Insight Prison Project



 

Relearning Life

By Beth Ashley, Marin Independent Journal, December 30, 2003

MICHAEL MIRABAL is scheduled to go before the parole board next week, so the little group of San Quentin inmates holds hands in a circle and says a quiet prayer that Mirabal will get his "date" - a definite release time after 24 years in prison and revocation of an earlier time for parole.

The prayer circle is the final moment in a weekly class on anger management, conducted in the main prison building by two men from "outside" - Jacques Verduin of the Insight Prison Project and Peter Van Dyke, who teaches nonviolence to males through the Marin Abused Women's Services - MAWS.

Today, to welcome visitors from the Independent Journal, the inmate participants have shared their feelings about the class, including their gratitude to Verduin and Van Dyke: "It was a blessing when these two gentlemen showed up," says lifer Joe Hill. "I have 15 folders full of notes of what they have taught me so far."

"I really appreciate the tools you've given me," says P.J. Seiler, a prisoner for 16 years.

The inmates include three black men, a Latino and a Native American; a couple of the men are newcomers to San Quentin, most are lifers. All chose on their own to participate in the program, one of several operated under the aegis of the Insight Prison Project, which tries - against substantial odds - to emphasize rehabilitation rather than punishment as a goal of the prison system.

Verduin, a trained psychologist and therapist who has worked in the prison for eight years, says one reason he opposes closing San Quentin and building a substitute prison elsewhere is that such a prison would probably not be easily accessible to volunteer programs like his.

It might also be so far in the boondocks that family members would find it difficult to visit.

To hear the inmates tell it, family visitation helps them practice - and better understand - the skills they are learning in the anger management class.

When his wife comes to visit, says Antonio Molinar, he knows "how to be present," to hear what she is saying, to connect to her emotions, to "validate who she is." On their last visit, he says, "she said to me, 'What's going on with you? You're different.' And I am."

"My way of dealing with life was to put up a wall of anger," says Kenny Brydon, in and out of prison for 25 years, married for 14. "In this class I have been working on my male belief system, which I learned as a kid" - a system where males are dominant and women count for little. By changing those beliefs, he says, "my relationship with my wife has improved significantly ever since."

The men, guided by Verduin and Van Dyke, are learning to "take a deep breath" instead of striking out at whoever incites them to anger, an almost daily occurrence in prison, they say, and a reflex that led them to criminal violence in the past.

Robin Guillen has been in prison 30 years: "I came when I was 19, for murder." He describes himself as "a very violent man, a very violent boy, confused in every possible way. This program is very powerful. It's about healing wounds that we have suffered - that I suffered as a young man and that I inflicted on everyone else in my life."

Roy Prentice says he was "very violent" as a youth; "there was a female I pretty much abused." He grew up watching his mother beaten, his sisters beaten, "and I said I would never do that, but I fell right into the pattern." Now 40, he has sworn off violence, and gives much of the credit to IPP classes. "Trying to figure out what made me violent, I realize it wasn't the person I see before me, but something that happened long ago."
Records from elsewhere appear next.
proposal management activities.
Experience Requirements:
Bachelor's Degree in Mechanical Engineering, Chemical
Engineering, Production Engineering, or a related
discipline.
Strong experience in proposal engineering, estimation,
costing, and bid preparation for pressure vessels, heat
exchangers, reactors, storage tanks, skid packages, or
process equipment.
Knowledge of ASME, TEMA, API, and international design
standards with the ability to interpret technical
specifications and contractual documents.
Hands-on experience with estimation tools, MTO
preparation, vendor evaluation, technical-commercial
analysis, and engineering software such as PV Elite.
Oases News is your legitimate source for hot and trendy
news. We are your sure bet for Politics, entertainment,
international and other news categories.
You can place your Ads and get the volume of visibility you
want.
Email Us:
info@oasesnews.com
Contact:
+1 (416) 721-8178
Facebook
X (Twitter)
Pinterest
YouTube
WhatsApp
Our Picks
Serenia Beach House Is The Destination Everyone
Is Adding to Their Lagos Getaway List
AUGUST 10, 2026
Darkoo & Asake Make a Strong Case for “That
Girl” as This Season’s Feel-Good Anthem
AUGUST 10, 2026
He has been in and out of prison for 20 years. "I'm tired. I'm honestly tired of it. I want to be a different person."

Don Cronk says he is tired of violence, too: "I have been violent to women, violent to society. Now I want to be a peacemaker.

"I'm beginning to understand why I am the way I am. I look inside myself, not only at the person that was there, but hoping to find a way out. I've robbed society all my life, and this allows me a chance to be a giver."

Anger management is one of several programs conducted inside the prison by the Insight Prison Project. All are aimed at behavior change, and many emphasize mutual support and respect.